Twenty years ago, when I was nine, the Internet was a relatively new thing. Getting online meant unplugging the phone and using our dial up connection. The world has changed a lot in the last twenty years. The Pimsleur Method has not.
Old but effective?
There’s nothing inherently wrong with Pimsleur – just like there’s nothing wrong with that Kodak camera that’s been collecting dust for years in your closet. They both still work. They’re both effective at doing what they’re meant to do. The biggest difference between the two is that people aren’t paying top dollar for those old film cameras. However, Pimsleur products, despite being from an earlier generation, are still some of the most expensive language learning products on the market today.
There are five levels in the complete Pimsleur Mandarin course. They start at the absolute beginner level and work their way up. Each level contains 30 lessons and about 16 hours of material. They’re audio based and meant to be studied for 30 minutes each day. There are also transcripts that you can use for extra help – but really, it’s best to think of this as purely audio based lessons. You won’t learn any characters.
Learn Chinese in five months, only studying 30 minutes a day?
The pace can feel tediously slow at times. Very few new words and phrases are introduced in each lesson and they often won’t discuss different ways to use the new vocabulary. They say after the five levels you’ll reach an advanced intermediate level of fluency. This sounds like some marketing BS to me. This is only studying 30 minutes a day for five months. There’s just too much to learn and that’s not enough time spent studying to reach that high of a level.

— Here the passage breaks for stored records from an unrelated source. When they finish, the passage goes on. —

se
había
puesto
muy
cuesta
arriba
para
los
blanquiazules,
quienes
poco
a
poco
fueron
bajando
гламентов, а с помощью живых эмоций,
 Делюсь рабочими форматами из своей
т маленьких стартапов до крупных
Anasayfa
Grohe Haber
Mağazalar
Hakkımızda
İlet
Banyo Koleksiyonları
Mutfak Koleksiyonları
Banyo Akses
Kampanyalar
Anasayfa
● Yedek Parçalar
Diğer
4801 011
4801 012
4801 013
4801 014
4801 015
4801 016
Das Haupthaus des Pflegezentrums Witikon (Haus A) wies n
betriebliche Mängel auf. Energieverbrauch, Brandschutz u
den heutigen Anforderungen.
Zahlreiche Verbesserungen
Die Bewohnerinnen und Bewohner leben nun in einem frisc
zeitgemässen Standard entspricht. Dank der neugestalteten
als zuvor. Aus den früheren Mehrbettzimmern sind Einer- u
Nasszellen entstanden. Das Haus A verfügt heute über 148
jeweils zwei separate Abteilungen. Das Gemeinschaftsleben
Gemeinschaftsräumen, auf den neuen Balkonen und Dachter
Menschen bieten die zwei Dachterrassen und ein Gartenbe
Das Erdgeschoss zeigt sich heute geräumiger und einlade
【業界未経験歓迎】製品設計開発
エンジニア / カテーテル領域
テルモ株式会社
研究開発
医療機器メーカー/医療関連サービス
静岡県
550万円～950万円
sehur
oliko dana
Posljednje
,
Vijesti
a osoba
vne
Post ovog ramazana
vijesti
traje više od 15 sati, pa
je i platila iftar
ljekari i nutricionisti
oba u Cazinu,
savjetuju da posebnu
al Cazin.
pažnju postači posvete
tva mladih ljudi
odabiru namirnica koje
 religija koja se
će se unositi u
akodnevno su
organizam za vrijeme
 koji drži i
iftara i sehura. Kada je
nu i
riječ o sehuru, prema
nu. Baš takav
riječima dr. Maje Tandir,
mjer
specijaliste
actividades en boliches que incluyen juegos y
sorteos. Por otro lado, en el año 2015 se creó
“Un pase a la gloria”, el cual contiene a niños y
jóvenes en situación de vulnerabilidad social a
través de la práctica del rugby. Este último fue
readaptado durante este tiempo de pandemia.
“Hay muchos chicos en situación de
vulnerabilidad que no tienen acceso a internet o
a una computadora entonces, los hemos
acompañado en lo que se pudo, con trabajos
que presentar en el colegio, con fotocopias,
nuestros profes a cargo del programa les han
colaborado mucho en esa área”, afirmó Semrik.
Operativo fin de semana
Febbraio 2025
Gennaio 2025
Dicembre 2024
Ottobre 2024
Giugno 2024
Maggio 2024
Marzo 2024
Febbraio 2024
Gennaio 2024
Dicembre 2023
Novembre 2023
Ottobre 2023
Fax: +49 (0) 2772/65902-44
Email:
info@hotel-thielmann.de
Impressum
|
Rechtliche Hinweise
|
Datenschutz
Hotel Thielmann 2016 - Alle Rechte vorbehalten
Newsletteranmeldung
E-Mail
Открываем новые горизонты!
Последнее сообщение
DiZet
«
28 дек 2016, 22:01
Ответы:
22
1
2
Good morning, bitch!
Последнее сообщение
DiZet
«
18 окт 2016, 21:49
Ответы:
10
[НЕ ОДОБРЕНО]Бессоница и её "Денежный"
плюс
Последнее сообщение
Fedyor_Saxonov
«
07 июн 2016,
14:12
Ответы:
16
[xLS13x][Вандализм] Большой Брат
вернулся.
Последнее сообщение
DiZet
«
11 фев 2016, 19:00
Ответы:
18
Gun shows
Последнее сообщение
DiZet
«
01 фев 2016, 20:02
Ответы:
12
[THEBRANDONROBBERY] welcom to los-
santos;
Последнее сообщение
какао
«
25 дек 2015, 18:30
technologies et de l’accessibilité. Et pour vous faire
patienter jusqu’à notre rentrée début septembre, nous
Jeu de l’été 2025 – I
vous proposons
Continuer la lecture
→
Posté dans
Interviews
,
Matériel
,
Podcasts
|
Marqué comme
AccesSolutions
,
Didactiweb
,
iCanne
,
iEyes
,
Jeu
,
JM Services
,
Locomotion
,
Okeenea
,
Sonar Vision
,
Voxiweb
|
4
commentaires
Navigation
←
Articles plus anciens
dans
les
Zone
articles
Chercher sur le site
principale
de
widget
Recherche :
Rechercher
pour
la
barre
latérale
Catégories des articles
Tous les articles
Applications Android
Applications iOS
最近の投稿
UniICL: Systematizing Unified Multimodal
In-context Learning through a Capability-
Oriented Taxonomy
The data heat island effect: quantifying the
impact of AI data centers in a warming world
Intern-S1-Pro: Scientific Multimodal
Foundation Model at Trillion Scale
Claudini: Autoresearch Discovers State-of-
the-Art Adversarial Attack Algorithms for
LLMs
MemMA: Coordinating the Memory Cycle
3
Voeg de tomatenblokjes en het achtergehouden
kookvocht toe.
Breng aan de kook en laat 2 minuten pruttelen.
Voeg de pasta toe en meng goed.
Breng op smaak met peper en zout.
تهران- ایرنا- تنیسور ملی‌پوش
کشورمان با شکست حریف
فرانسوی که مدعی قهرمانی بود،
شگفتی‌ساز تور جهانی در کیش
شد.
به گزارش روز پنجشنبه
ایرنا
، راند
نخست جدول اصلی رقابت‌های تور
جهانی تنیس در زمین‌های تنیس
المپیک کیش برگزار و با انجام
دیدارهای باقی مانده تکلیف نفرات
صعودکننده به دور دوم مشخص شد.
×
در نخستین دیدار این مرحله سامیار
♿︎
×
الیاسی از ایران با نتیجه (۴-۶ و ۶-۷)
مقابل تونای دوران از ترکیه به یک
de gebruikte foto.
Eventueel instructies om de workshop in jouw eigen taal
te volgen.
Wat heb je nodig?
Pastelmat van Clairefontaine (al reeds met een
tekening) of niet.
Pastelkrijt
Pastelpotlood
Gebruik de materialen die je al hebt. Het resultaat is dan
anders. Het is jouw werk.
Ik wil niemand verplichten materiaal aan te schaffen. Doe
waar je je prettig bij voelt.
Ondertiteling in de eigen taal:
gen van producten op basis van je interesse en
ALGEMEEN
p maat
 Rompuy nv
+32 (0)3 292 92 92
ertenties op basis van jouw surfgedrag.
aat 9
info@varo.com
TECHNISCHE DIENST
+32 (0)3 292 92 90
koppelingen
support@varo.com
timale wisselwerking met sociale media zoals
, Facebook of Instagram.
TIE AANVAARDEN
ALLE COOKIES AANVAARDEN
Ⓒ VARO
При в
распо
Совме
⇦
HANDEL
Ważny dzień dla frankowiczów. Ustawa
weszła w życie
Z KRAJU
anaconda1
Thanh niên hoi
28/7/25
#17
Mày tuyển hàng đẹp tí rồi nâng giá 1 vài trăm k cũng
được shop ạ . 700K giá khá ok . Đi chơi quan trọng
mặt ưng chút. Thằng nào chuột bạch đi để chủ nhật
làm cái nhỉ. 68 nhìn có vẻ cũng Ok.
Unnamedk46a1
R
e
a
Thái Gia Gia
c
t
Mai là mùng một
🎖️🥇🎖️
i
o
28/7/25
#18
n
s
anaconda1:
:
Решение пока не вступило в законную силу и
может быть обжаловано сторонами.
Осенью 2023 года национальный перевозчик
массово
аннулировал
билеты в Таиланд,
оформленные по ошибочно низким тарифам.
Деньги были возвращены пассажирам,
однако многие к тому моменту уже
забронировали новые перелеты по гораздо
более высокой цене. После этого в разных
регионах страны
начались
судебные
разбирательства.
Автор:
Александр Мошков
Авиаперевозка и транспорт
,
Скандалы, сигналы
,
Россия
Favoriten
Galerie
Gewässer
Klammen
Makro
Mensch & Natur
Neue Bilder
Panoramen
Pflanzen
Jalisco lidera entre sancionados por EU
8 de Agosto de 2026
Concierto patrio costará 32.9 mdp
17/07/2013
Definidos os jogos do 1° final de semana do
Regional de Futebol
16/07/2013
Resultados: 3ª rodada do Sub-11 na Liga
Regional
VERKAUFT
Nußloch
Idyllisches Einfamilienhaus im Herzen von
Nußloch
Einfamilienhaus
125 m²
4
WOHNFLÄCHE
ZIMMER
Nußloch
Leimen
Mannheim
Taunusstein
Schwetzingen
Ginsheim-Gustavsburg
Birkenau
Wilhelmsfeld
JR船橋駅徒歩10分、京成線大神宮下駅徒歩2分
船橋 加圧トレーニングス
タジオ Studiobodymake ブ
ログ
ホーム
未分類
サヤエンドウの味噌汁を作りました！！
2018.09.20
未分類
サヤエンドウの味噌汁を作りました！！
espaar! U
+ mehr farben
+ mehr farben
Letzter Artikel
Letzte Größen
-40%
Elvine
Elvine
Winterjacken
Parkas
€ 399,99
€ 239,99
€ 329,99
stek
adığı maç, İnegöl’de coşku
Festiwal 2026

You’ll really need to use additional resources to supplement your studying.
The lessons are slow and boring
You aren’t just listening to the lessons – you’ll need to actually be participating in them. A lot of the time is spent reviewing the words that you’ve learned. The host will prompt you by asking, “how do you say ___” or “Do you remember how to answer?” These make it so you have to consciously think of the answer and actively study. You’re supposed to practice speaking by answering the question out loud. The lessons do go a bit slow though and you may feel yourself getting bored with answering the same questions over and over again. Personally, I prefer Glossika as they cut out a lot of the English, go much faster and are much cheaper – though less suitable to absolute beginners.
Why you shouldn’t use Pimsleur
The first and obvious reason not to use Pimsleur is the price. It’s ridiculously expensive. For MP3s of all five levels, it’ll cost $550 and the CDs are $1190. Do people really pay an extra $640 to get the CD versions? Let’s just say it costs $550 for argument sakes. With that money, you could get…
One year of Skritter ($100 – use coupon code alllanguageresources to get 45% off the first month)
It’s not as if Pimsleur has so much material either. All five levels only come out to 80 hours of lessons. Chinesepod alone easily has five times that amount of material.
It’s slow and not particularly fun. A good way to lose interest in learning Chinese is by using study methods that aren’t enjoyable. Granted, any way you study will be hard and not particularly fun fun in the beginning. However, Pimsleur takes it to another level of blah.
It’s all audio. I personally enjoy learning the characters and it feels really rewarding when I’m able to read things in Chinese. I also feel like learning the characters really aids in understanding the spoken language. There are so many similar sounds in Chinese, especially for beginner students who are still figuring out tones and pronunciation nuances. For me learning characters has been a very productive use of time.
For an audio course, there’s not much focus on pronunciation. There’s a short description of the sounds and similar sounds found in English in their lesson transcript. This is completely lacking though. It might have been okay ten or fifteen years ago when better resources didn’t exist. But nowadays, far better and free guides to learning pronunciation can be found online easily.
What’s good about Pimsleur?
The lessons will give you a good base and foundation in learning Mandarin. They aren’t passive and they push you into participating in the lessons.
You’ll get a lot of repetition of certain words and phrases that you’ll be able to comfortably use later on when the situation arises.
They’ve been around so long that there’s a decent chance you’ll be able to find a used copy at a decent discount or a free one from your library. I wouldn’t judge you for trying to find a pirated copy online either.
If you were planning to move to China in the early 2000’s, Pimsleur might have been my top recommendation for learning Chinese. Fortunately, things have changed significantly since then and learning a language is no longer the financial burden that it once was. Nowadays, nobody should pay full price for a Pimsleur product, but if you can get your hands on one for cheap or free – it’s worth trying out.